Ob am Set der Lieblingsserie oder auf dem Konzert des Lieblingsrappers – Möglichkeiten, seiner Partnerin oder seinem Partner einen (öffentlichen) Heiratsantrag zu machen, gibt es viele. Auch das Fernsehen bietet Liebenden die Möglichkeit, ihre Gefühle und diesen schönen Moment mit der Welt zu teilen.

"Wer wird Millionär"-Kandidat Benjamin, ein Hotelfachmann aus Bad Zwischenahn, hielt es für eine gute Idee, seiner Freundin Svenja per "Telefonjoker" einen Antrag zu machen. 

Er ist der erste Kandidat der Sendung. Die Fragen beantwortet er ganz easy, scheint sogar sehr entspannt zu sein. Langsam macht sich aber eine Nervosität bemerkbar. Was dahinter steckt, wissen die Zuschauerinnen und Zuschauer zu Hause aber noch nicht. 

Irgendwann ist es dann so weit: Benjamin ruft an und stellt die Frage.
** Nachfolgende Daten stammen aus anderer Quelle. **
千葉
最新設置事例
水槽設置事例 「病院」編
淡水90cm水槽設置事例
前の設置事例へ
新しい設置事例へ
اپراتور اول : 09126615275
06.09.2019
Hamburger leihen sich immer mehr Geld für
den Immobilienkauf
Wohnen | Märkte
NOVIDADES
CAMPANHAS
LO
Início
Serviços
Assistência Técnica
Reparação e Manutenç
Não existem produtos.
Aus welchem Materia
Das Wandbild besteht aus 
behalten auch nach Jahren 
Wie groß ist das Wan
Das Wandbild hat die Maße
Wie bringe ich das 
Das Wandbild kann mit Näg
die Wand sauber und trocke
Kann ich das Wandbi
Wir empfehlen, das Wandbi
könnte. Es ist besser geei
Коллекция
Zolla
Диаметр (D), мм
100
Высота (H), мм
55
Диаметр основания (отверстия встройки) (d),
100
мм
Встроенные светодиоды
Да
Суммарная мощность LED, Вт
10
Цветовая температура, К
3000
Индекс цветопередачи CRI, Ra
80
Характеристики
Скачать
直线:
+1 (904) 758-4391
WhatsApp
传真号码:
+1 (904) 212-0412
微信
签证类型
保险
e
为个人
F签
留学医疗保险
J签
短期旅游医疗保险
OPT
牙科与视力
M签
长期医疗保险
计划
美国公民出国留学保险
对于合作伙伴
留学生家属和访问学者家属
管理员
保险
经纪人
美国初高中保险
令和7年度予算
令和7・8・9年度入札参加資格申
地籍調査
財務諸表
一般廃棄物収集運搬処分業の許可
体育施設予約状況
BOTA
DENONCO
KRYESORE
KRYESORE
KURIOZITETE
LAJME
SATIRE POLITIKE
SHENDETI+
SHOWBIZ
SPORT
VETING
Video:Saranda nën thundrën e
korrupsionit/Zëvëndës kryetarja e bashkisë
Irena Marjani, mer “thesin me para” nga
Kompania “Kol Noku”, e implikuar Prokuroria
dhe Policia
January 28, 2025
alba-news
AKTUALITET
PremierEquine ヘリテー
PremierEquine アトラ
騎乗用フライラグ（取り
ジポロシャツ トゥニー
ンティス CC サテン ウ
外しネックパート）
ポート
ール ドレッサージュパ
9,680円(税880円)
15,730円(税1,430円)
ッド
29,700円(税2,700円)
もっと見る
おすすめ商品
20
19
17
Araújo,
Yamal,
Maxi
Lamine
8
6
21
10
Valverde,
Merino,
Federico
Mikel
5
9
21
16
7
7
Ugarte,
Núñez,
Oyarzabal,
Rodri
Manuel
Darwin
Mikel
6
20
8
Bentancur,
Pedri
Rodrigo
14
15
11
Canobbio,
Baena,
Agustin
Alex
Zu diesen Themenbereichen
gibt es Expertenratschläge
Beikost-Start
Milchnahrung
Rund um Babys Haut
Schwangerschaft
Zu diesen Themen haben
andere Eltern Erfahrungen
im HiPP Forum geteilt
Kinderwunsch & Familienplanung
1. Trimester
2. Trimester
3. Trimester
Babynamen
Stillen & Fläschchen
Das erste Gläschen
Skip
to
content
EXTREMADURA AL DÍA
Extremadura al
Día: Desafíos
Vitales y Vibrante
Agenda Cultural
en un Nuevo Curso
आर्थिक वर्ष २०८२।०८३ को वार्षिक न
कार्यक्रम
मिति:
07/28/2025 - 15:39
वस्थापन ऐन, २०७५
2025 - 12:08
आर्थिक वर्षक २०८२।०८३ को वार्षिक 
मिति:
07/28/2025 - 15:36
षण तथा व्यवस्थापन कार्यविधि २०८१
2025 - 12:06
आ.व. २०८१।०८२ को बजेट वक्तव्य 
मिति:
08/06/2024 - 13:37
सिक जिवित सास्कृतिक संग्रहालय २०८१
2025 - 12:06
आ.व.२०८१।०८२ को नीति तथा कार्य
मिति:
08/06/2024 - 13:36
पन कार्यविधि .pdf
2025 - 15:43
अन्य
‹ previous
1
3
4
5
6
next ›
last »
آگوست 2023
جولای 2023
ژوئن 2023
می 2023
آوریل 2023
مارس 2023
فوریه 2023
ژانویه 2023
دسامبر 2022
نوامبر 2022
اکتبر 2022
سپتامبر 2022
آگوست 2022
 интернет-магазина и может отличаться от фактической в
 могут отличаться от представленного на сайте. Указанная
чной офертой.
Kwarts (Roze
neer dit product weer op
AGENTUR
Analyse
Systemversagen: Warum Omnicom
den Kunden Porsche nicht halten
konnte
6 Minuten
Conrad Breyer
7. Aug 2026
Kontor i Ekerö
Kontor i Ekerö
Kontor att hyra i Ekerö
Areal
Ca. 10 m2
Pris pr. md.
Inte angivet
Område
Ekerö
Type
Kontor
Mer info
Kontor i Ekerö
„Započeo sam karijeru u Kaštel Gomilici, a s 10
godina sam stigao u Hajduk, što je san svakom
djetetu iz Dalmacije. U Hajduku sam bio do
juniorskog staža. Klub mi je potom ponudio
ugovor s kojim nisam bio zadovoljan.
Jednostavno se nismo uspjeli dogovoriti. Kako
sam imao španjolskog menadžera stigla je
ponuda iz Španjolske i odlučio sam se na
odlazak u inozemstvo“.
"Svenja, ich liebe dich – willst du mich heiraten?"

Svenjas Antwort:

"Verarsch mich nicht."

Das Publikum fängt an zu lachen, Benjamin springt von seinem Stuhl auf, seine Freundin schreit fast schon panisch: "Ich hör' dich nicht, ich hör' dich nicht..." Benjamin stellt die Frage nochmal, diesmal schreit er sogar. Irgendwann greift sogar Moderator Günther Jauch ein und sagt: "Zurück zum Heiratsantrag..."

Dann bekommt Benjamin endlich die Antwort, die er sich – vielleicht nicht ganz in dieser Form – erhofft hatte: "Ja, gerne. Ziehen wir durch, Benny."

Die Zuschauer waren etwas peinlich berührt.